───── MATERIALS PROVIDED ─────

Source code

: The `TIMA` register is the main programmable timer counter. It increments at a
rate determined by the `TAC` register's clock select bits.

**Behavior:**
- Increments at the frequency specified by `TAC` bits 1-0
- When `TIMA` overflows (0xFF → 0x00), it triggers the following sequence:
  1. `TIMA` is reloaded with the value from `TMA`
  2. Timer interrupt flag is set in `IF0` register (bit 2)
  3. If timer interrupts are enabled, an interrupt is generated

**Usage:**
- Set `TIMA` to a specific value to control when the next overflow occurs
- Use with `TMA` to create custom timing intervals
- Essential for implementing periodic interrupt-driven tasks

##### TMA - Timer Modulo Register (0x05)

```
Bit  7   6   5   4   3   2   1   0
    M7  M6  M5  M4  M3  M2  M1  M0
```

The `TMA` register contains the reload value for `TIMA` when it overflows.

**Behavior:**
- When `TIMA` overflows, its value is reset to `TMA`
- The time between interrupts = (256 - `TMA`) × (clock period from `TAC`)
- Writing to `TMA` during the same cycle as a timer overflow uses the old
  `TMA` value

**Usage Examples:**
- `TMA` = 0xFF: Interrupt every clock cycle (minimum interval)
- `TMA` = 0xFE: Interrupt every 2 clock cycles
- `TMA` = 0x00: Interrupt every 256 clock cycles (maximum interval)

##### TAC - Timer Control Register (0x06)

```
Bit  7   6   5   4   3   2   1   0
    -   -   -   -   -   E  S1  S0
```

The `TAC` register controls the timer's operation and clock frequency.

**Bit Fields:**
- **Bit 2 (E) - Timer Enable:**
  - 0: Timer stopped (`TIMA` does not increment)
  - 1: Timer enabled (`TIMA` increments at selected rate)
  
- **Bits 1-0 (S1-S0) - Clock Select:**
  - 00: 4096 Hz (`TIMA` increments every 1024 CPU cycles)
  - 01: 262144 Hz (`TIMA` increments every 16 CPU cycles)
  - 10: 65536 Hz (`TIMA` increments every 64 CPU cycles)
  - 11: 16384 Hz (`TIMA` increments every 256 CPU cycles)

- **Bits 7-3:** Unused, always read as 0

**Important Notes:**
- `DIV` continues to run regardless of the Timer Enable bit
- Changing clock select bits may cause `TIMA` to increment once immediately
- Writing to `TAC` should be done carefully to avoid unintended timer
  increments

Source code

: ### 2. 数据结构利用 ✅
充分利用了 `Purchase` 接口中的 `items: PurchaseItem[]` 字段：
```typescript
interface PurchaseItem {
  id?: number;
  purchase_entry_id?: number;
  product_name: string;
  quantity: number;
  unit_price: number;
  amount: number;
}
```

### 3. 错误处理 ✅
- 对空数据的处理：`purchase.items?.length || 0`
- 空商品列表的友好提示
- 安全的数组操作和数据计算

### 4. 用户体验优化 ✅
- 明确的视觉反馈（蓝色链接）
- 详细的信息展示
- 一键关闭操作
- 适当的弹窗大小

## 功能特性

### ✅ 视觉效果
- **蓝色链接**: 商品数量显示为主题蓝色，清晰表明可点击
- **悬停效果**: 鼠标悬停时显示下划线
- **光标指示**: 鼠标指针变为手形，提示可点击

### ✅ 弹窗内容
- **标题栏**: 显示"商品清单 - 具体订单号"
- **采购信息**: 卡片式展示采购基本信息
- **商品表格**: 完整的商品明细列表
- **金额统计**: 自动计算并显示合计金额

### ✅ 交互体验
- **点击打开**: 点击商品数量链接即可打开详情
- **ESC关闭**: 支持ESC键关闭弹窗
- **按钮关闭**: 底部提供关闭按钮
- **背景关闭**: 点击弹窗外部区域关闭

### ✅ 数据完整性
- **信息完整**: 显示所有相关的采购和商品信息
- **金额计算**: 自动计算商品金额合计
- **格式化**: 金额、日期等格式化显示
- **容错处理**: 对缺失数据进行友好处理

─────

TASK DESCRIPTION: Type out the whole of the data again, exactly as shown.

TASK OUTPUT:
Source code

: The `TIMA` register is the main programmable timer counter. It increments at a
rate determined by the `TAC` register's clock select bits.

**Behavior:**
- Increments at the frequency specified by `TAC` bits 1-0
- When `TIMA` overflows (0xFF → 0x00), it triggers the following sequence:
  1. `TIMA` is reloaded with the value from `TMA`
  2. Timer interrupt flag is set in `IF0` register (bit 2)
  3. If timer interrupts are enabled, an interrupt is generated

**Usage:**
- Set `TIMA` to a specific value to control when the next overflow occurs
- Use with `TMA` to create custom timing intervals
- Essential for implementing periodic interrupt-driven tasks

##### TMA - Timer Modulo Register (0x05)

```
Bit  7   6   5   4   3   2   1   0
    M7  M6  M5  M4  M3  M2  M1  M0
```

The `TMA` register contains the reload value for `TIMA` when it overflows.

**Behavior:**
- When `TIMA` overflows, its value is reset to `TMA`
- The time between interrupts = (256 - `TMA`) × (clock period from `TAC`)
- Writing to `TMA` during the same cycle as a timer overflow uses the old
  `TMA` value

**Usage Examples:**
- `TMA` = 0xFF: Interrupt every clock cycle (minimum interval)
- `TMA` = 0xFE: Interrupt every 2 clock cycles
- `TMA` = 0x00: Interrupt every 256 clock cycles (maximum interval)

##### TAC - Timer Control Register (0x06)

```
Bit  7   6   5   4   3   2   1   0
    -   -   -   -   -   E  S1  S0
```

The `TAC` register controls the timer's operation and clock frequency.

**Bit Fields:**
- **Bit 2 (E) - Timer Enable:**
  - 0: Timer stopped (`TIMA` does not increment)
  - 1: Timer enabled (`TIMA` increments at selected rate)
  
- **Bits 1-0 (S1-S0) - Clock Select:**
  - 00: 4096 Hz (`TIMA` increments every 1024 CPU cycles)
  - 01: 262144 Hz (`TIMA` increments every 16 CPU cycles)
  - 10: 65536 Hz (`TIMA` increments every 64 CPU cycles)
  - 11: 16384 Hz (`TIMA` increments every 256 CPU cycles)

- **Bits 7-3:** Unused, always read as 0

**Important Notes:**
- `DIV` continues to run regardless of the Timer Enable bit
- Changing clock select bits may cause `TIMA` to increment once immediately
- Writing to `TAC` should be done carefully to avoid unintended timer
  increments

Source code

: ### 2. 数据结构利用 ✅
充分利用了 `Purchase` 接口中的 `items: PurchaseItem[]` 字段：
```typescript
interface PurchaseItem {
  id?: number;
  purchase_entry_id?: number;
  product_name: string;
  quantity: number;
  unit_price: number;
  amount: number;
}
```

### 3. 错误处理 ✅
- 对空数据的处理：`purchase.items?.length || 0`
- 空商品列表的友好提示
- 安全的数组操作和数据计算

### 4. 用户体验优化 ✅
- 明确的视觉反馈（蓝色链接）
- 详细的信息展示
- 一键关闭操作
- 适当的弹窗大小

## 功能特性

### ✅ 视觉效果
- **蓝色链接**: 商品数量显示为主题蓝色，清晰表明可点击
- **悬停效果**: 鼠标悬停时显示下划线
- **光标指示**: 鼠标指针变为手形，提示可点击

### ✅ 弹窗内容
- **标题栏**: 显示"商品清单 - 具体订单号"
- **采购信息**: 卡片式展示采购基本信息
- **商品表格**: 完整的商品明细列表
- **金额统计**: 自动计算并显示合计金额

### ✅ 交互体验
- **点击打开**: 点击商品数量链接即可打开详情
- **ESC关闭**: 支持ESC键关闭弹窗
- **按钮关闭**: 底部提供关闭按钮
- **背景关闭**: 点击弹窗外部区域关闭

### ✅ 数据完整性
- **信息完整**: 显示所有相关的采购和商品信息
- **金额计算**: 自动计算商品金额合计
- **格式化**: 金额、日期等格式化显示
- **容错处理**: 对缺失数据进行友好处理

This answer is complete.